Crime & Justice
UK increases vigilance against Iranian regime's covert operations
Stricter monitoring of Iranian operatives comes amid evidence of Tehran's deployment of criminal networks and surveillance on British soil.
![British-Iranian journalist Vahid Beheshti protests outside the British Foreign Office in October 2023, demanding the government list the IRGC as a terrorist group, after reporting an IRGC-linked death threat. [Robin Pope/NurPhoto via AFP]](/gc3/images/2025/03/20/49587-london-beheshti-irgc-370_237.webp)
By Pishtaz |
Britain has introduced a new requirement that all persons working inside the country for the Iranian regime, its intelligence services or the Islamic Revolutionary Guard Corps (IRGC) register on a government list.

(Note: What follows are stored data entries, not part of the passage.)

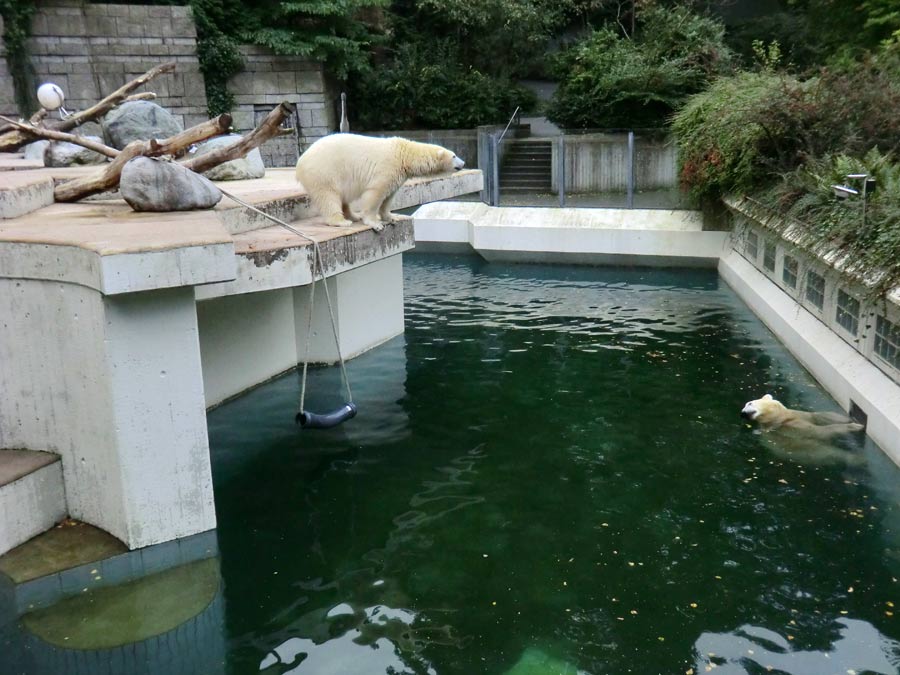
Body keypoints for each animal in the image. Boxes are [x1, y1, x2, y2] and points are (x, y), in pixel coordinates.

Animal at [296, 133, 464, 234]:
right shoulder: (386, 168)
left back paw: (353, 216)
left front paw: (391, 217)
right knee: (328, 197)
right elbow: (376, 194)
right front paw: (375, 223)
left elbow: (389, 196)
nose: (463, 163)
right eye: (454, 156)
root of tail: (300, 161)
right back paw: (341, 221)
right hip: (324, 172)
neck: (404, 155)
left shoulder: (397, 175)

Violators face up to five years imprisonment.
The measure, announced March 4, places the Islamic Republic on an enhanced tier of Britain's new Foreign Influence Registration Scheme, security minister Dan Jarvis told the British parliament.
He described the scheme as a critical tool to disrupt state-sponsored threats.
The government also will explore additional sanctions against Iranian-linked criminals, while the National Crime Agency targets those who help the IRGC, the minister said.
The Home Office aims to have the registration scheme operational by summer, following parliamentary approval of the regulations.
"The regime has become increasingly emboldened, asserting itself more aggressively to advance their objectives and undermine ours," Jarvis said.
He noted that proof of the Iranian regime's direct action against targets in the United Kingdom has "substantially increased" in recent years.
Criminal proxies across Europe
Intelligence assessments show Iranian state actors increasingly use criminal proxies for attacks and surveillance across Europe.
Since January 2022, British authorities have disrupted 20 Iranian-backed plots presenting "potentially lethal" threats to residents of the United Kingdom, according to MI5 director Gen. Ken McCallum.
"Iranian state actors make extensive use of criminals as proxies -– from international drug traffickers to low-level crooks," he said.
The plots have particularly targeted Iranian dissidents, media organizations, journalists and Jewish communities in the United Kingdom, a pattern that extends beyond its borders.
Iranian agents have recruited European criminals via drug traffickers based in Iran to conduct surveillance of Jewish targets in Paris, Munich and Berlin in recent months, investigators in Germany and France revealed.
In Sweden, the recently US-sanctioned Foxtrot gang and other organized criminal groups carried out attacks on Israeli diplomatic facilities at Tehran's behest, the Hague-based International Center for Counter Terrorism said.
"The Iranian services have adapted their modus operandi and now more systematically prefer to use people from criminal circles" to carry out attacks abroad, the French domestic intelligence service DGSI said.
Under Britain's new measures, anyone directed by Tehran to conduct activities in the United Kingdom must register that activity or face criminal charges.
"They will face a choice -- expose their actions to the government or face jail," Jarvis told parliament.
"These threats are unacceptable and will be defended against at every turn," he said, pledging that Britain would work with allies to "bring Iranian-linked criminals to justice wherever in the world they may be."